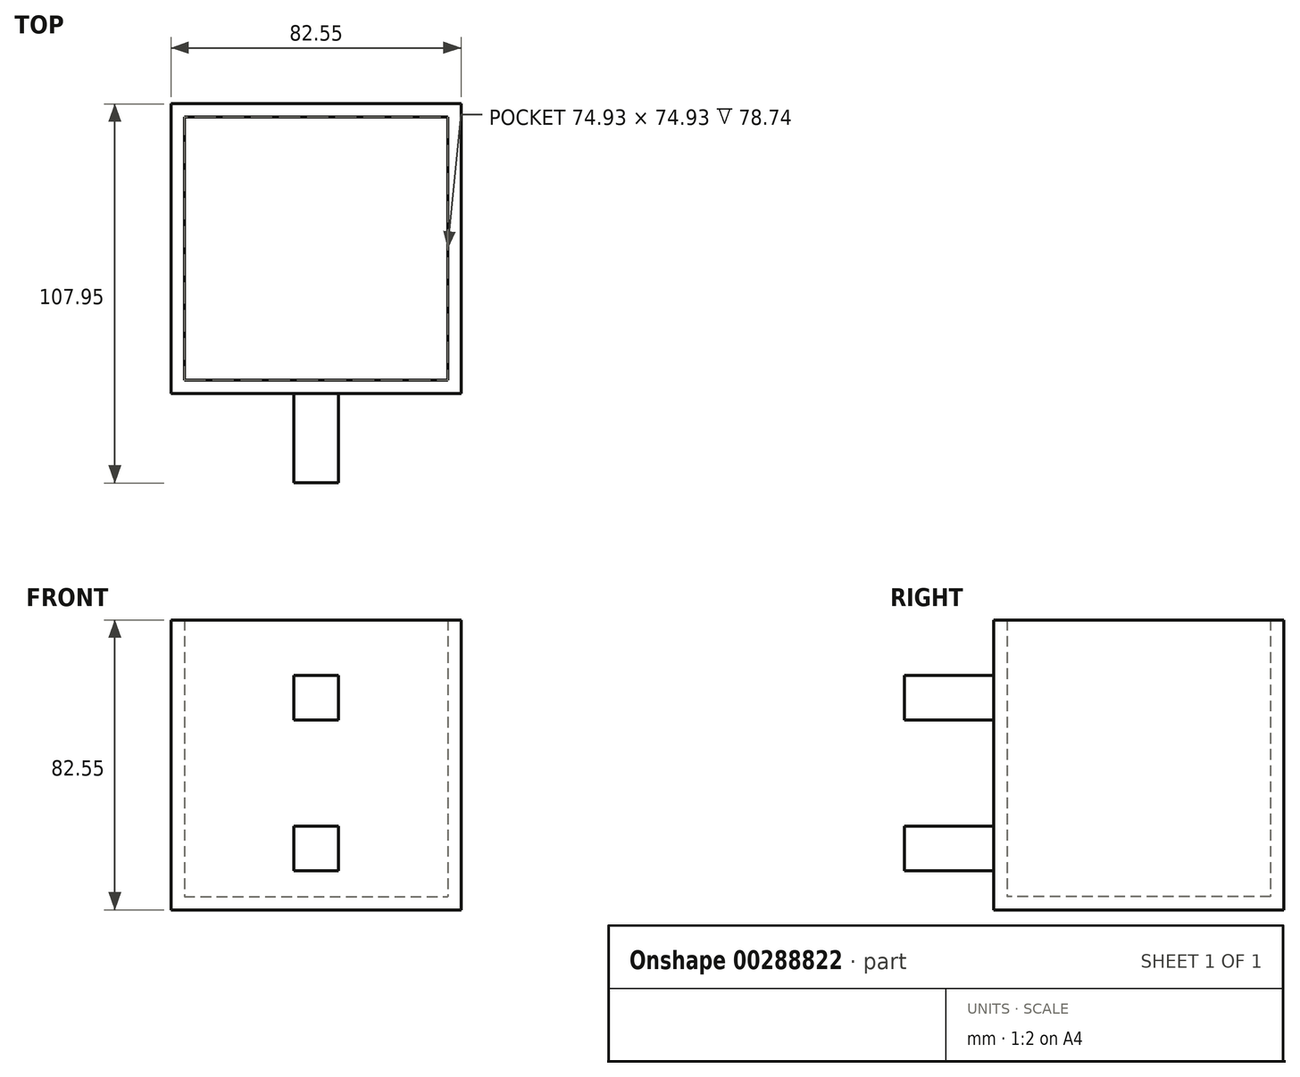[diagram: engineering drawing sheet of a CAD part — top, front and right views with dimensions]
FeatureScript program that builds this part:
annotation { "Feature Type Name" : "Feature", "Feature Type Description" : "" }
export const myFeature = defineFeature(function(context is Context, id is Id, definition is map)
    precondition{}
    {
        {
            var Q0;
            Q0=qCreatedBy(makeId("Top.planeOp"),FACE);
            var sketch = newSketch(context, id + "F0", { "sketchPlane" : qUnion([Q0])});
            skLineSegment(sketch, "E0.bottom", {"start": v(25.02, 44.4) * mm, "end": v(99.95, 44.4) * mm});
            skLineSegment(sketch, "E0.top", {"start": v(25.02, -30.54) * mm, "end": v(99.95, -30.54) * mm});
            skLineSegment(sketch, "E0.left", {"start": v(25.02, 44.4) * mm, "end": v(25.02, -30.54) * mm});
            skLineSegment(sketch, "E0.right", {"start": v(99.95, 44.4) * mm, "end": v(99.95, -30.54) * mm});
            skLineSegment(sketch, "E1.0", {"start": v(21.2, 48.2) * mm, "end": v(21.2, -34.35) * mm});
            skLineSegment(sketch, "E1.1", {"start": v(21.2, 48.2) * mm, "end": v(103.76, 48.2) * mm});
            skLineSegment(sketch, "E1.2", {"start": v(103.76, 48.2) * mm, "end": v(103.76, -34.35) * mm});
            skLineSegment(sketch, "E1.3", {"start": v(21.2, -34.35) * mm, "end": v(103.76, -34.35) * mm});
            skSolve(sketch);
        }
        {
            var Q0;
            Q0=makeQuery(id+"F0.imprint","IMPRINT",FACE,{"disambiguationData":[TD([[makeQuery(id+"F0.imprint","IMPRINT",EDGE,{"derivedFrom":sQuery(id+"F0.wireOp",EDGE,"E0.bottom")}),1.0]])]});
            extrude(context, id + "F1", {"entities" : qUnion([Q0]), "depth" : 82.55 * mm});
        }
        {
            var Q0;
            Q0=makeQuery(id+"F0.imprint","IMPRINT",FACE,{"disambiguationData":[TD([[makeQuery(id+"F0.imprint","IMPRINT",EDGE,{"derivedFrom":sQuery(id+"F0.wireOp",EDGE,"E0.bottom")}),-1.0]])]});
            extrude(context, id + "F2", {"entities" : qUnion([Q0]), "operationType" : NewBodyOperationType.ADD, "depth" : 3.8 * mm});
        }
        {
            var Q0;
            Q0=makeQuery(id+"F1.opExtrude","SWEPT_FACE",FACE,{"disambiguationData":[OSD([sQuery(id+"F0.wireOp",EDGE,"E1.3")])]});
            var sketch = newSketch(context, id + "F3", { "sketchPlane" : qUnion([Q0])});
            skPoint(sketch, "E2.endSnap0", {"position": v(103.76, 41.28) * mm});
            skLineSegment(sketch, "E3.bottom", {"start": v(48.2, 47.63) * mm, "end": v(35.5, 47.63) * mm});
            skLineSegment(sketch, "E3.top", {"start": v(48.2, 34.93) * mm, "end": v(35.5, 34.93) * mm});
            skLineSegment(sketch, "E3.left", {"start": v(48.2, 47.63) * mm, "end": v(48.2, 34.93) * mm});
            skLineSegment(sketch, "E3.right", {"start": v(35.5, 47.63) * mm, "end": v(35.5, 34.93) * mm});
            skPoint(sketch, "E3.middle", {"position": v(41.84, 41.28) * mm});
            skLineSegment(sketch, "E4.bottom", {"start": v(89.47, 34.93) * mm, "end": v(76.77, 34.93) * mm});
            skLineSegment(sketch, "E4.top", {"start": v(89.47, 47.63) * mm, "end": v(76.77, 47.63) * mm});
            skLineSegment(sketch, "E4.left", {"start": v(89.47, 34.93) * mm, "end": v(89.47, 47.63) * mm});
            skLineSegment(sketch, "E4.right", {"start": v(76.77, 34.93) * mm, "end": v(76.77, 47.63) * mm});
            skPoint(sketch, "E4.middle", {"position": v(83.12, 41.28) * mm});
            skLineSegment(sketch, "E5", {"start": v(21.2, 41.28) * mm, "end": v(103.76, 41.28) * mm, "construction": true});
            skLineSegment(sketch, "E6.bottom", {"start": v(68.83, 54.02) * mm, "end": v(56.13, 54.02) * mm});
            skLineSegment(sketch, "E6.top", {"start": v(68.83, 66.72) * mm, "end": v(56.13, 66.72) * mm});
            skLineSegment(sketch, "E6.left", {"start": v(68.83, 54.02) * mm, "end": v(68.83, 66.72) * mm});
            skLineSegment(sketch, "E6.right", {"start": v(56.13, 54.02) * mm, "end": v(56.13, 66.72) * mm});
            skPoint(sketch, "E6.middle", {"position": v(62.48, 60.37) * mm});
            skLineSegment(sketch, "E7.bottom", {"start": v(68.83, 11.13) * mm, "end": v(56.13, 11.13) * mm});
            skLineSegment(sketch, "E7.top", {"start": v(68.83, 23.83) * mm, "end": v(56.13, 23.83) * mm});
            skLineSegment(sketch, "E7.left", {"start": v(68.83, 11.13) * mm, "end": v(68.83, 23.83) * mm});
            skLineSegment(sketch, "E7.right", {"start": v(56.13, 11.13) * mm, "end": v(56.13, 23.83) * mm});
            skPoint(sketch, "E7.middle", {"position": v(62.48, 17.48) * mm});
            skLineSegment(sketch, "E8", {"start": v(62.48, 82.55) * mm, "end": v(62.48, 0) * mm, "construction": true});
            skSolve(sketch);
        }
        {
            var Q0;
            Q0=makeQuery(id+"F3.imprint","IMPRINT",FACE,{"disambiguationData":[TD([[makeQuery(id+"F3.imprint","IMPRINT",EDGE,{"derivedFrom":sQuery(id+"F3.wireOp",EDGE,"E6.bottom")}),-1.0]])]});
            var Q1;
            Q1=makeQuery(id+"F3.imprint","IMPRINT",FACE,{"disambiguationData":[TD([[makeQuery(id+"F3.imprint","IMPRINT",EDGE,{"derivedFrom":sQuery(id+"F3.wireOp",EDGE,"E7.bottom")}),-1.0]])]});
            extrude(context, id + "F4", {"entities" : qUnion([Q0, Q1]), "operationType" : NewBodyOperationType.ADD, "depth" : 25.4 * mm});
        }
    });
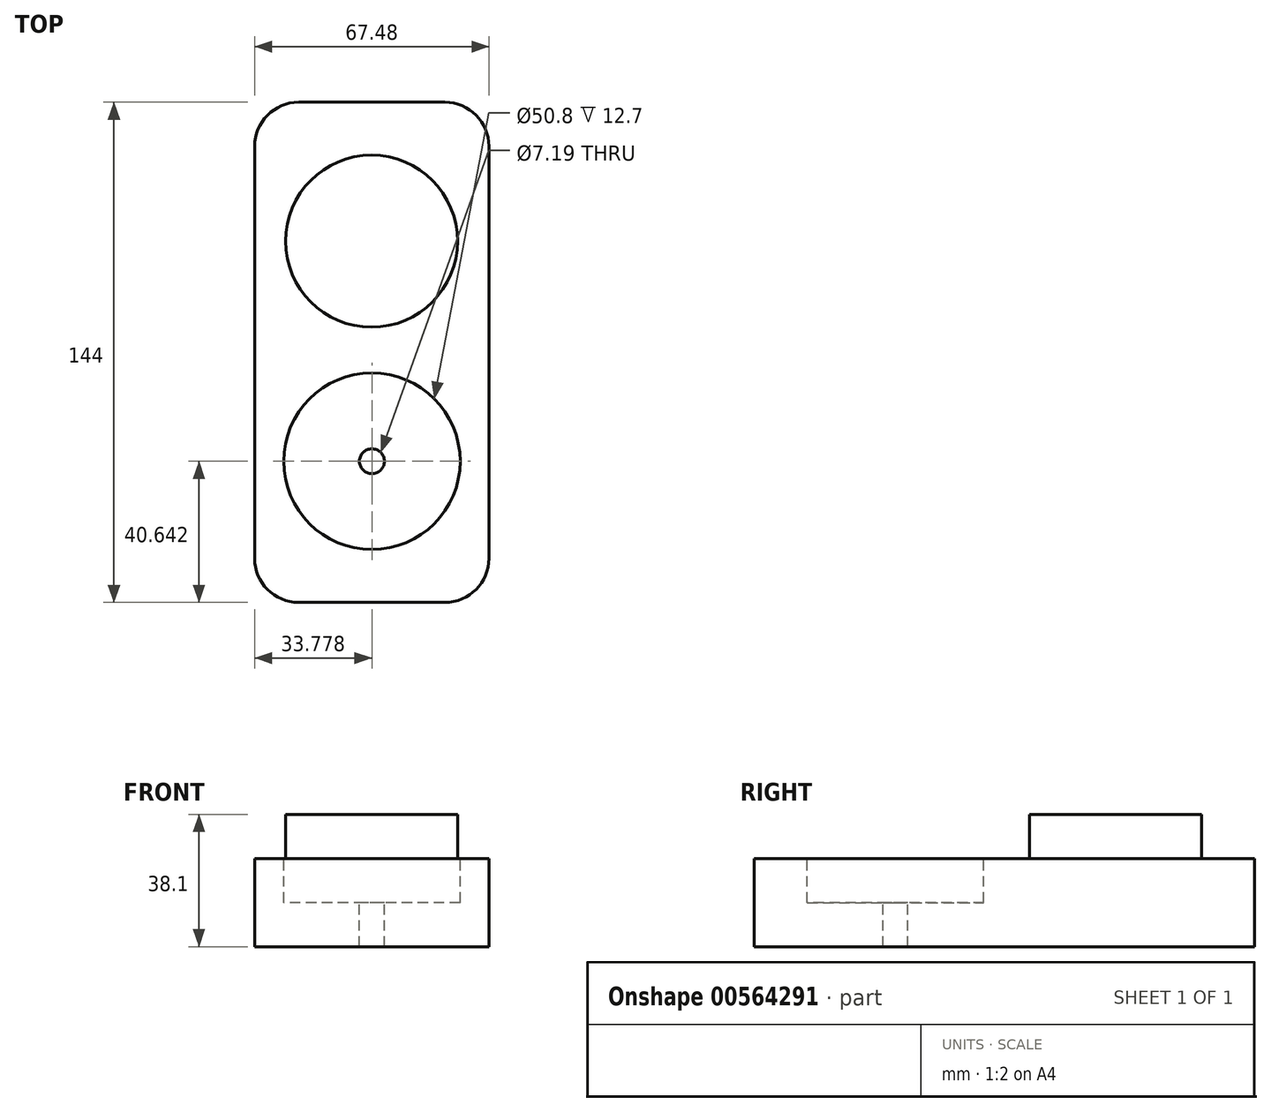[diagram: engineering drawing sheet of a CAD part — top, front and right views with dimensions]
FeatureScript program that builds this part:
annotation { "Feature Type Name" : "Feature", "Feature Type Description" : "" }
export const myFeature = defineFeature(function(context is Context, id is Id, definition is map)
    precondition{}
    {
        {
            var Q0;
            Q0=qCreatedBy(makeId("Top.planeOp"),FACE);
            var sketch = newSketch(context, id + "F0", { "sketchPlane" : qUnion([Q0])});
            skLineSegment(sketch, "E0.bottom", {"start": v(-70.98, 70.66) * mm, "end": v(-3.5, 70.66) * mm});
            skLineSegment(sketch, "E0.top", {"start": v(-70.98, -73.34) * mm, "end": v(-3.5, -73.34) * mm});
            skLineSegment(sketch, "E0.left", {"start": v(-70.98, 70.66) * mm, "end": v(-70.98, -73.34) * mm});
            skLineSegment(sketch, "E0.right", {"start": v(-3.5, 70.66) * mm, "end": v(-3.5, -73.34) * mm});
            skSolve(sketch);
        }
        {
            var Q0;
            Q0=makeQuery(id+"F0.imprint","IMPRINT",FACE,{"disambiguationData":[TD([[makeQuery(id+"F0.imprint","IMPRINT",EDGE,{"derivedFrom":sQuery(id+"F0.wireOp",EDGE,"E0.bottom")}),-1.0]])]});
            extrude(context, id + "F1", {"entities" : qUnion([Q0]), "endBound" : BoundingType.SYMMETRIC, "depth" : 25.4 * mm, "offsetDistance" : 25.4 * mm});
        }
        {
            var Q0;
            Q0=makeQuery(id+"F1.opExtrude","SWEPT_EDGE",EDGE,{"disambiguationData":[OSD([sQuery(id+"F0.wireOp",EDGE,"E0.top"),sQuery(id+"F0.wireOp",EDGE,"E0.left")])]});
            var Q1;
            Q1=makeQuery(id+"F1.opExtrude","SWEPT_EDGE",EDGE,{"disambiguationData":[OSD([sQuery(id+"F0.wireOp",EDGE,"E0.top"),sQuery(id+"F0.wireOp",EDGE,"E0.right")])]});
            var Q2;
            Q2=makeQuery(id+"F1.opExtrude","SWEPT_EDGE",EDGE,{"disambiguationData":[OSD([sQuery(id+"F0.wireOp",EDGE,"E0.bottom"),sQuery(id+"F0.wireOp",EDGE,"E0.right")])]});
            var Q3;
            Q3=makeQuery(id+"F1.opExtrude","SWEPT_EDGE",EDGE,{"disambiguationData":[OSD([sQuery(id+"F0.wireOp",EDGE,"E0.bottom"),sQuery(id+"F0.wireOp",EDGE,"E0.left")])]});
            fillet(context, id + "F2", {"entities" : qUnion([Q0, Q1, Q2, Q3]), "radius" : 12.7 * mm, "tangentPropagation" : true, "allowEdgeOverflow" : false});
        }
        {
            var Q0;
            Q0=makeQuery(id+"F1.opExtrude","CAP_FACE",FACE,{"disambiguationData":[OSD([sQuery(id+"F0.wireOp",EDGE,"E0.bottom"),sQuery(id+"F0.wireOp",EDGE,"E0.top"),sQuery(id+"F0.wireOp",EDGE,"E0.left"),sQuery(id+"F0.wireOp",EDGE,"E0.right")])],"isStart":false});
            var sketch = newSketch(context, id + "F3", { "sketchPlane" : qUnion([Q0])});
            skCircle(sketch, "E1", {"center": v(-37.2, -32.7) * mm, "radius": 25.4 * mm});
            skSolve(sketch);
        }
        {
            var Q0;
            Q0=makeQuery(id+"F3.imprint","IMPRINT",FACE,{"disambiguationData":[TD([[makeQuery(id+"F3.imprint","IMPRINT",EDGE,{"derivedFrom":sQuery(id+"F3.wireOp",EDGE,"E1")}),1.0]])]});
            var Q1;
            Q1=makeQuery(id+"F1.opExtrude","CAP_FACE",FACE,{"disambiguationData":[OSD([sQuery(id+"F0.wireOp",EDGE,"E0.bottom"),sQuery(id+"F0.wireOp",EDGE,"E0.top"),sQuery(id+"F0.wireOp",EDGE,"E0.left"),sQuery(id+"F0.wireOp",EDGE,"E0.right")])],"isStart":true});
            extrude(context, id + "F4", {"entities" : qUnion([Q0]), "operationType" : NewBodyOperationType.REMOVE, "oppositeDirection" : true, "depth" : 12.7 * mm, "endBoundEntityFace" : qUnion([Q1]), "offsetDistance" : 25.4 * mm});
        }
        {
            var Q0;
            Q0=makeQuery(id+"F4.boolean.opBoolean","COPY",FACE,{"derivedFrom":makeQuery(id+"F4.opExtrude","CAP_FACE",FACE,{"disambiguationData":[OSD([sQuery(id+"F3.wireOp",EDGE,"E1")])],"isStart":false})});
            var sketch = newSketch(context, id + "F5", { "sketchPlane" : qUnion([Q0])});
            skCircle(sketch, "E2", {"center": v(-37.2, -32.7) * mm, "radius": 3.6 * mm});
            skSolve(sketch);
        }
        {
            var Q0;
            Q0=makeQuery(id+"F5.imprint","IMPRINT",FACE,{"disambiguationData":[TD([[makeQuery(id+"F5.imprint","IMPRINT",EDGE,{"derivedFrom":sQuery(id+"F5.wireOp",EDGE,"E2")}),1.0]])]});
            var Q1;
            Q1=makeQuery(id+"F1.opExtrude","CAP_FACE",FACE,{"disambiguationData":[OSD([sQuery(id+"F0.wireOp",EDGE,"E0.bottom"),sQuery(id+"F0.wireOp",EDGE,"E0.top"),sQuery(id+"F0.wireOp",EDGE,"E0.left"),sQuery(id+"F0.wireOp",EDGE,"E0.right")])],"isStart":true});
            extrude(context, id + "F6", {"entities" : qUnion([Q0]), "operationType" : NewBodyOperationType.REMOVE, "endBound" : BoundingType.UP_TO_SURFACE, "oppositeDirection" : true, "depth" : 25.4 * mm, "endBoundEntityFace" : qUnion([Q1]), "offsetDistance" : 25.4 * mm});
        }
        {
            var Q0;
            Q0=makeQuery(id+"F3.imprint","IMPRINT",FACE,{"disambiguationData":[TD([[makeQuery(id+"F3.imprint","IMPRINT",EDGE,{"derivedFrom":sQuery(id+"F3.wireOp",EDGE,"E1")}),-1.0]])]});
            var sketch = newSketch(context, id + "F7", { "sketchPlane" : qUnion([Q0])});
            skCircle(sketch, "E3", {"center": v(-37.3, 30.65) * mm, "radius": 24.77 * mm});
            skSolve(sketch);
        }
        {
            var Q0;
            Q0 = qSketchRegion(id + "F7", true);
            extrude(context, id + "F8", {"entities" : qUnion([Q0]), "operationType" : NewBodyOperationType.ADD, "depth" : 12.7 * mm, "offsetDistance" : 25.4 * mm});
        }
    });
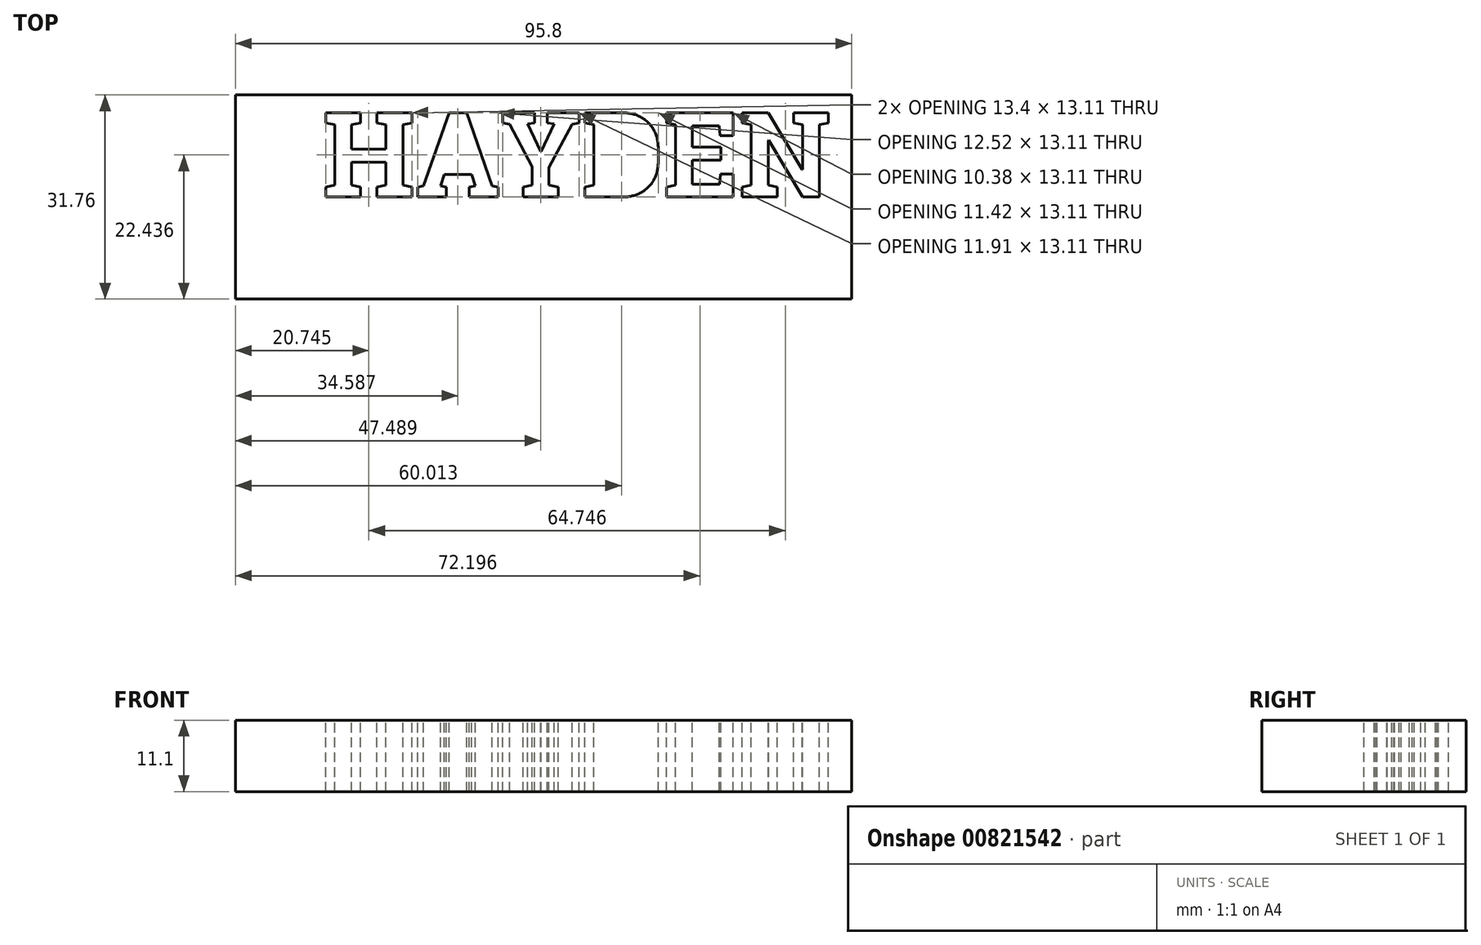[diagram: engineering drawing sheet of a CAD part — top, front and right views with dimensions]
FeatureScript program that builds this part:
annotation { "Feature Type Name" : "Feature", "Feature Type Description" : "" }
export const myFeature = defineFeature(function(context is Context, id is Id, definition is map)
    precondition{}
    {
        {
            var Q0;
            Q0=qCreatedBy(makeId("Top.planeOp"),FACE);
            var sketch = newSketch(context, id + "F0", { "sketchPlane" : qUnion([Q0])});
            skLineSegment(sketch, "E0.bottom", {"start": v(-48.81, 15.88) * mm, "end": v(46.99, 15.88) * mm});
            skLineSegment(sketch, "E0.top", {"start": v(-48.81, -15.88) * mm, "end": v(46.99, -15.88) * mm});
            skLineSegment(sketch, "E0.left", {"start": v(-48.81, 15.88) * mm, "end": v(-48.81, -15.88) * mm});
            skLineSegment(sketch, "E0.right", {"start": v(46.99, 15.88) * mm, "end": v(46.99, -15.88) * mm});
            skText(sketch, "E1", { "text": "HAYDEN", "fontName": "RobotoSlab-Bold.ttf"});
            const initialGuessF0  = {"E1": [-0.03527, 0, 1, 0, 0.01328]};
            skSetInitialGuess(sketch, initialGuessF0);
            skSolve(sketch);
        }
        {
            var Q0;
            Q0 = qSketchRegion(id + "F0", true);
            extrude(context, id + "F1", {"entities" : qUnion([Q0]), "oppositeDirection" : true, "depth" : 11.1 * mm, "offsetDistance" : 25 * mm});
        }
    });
════════════════
• _SHORT EXERCISE_: Gather every line of the listing above that contains the string "radius", treating uppercase and lowercase as different.

• _REPLY_:
            fillet(context, id + "F2", {"entities" : qUnion([Q0, Q1, Q2, Q3]), "radius" : 12.7 * mm, "tangentPropagation" : true, "allowEdgeOverflow" : false});
            skCircle(sketch, "E1", {"center": v(-37.2, -32.7) * mm, "radius": 25.4 * mm});
            skCircle(sketch, "E2", {"center": v(-37.2, -32.7) * mm, "radius": 3.6 * mm});
            skCircle(sketch, "E3", {"center": v(-37.3, 30.65) * mm, "radius": 24.77 * mm});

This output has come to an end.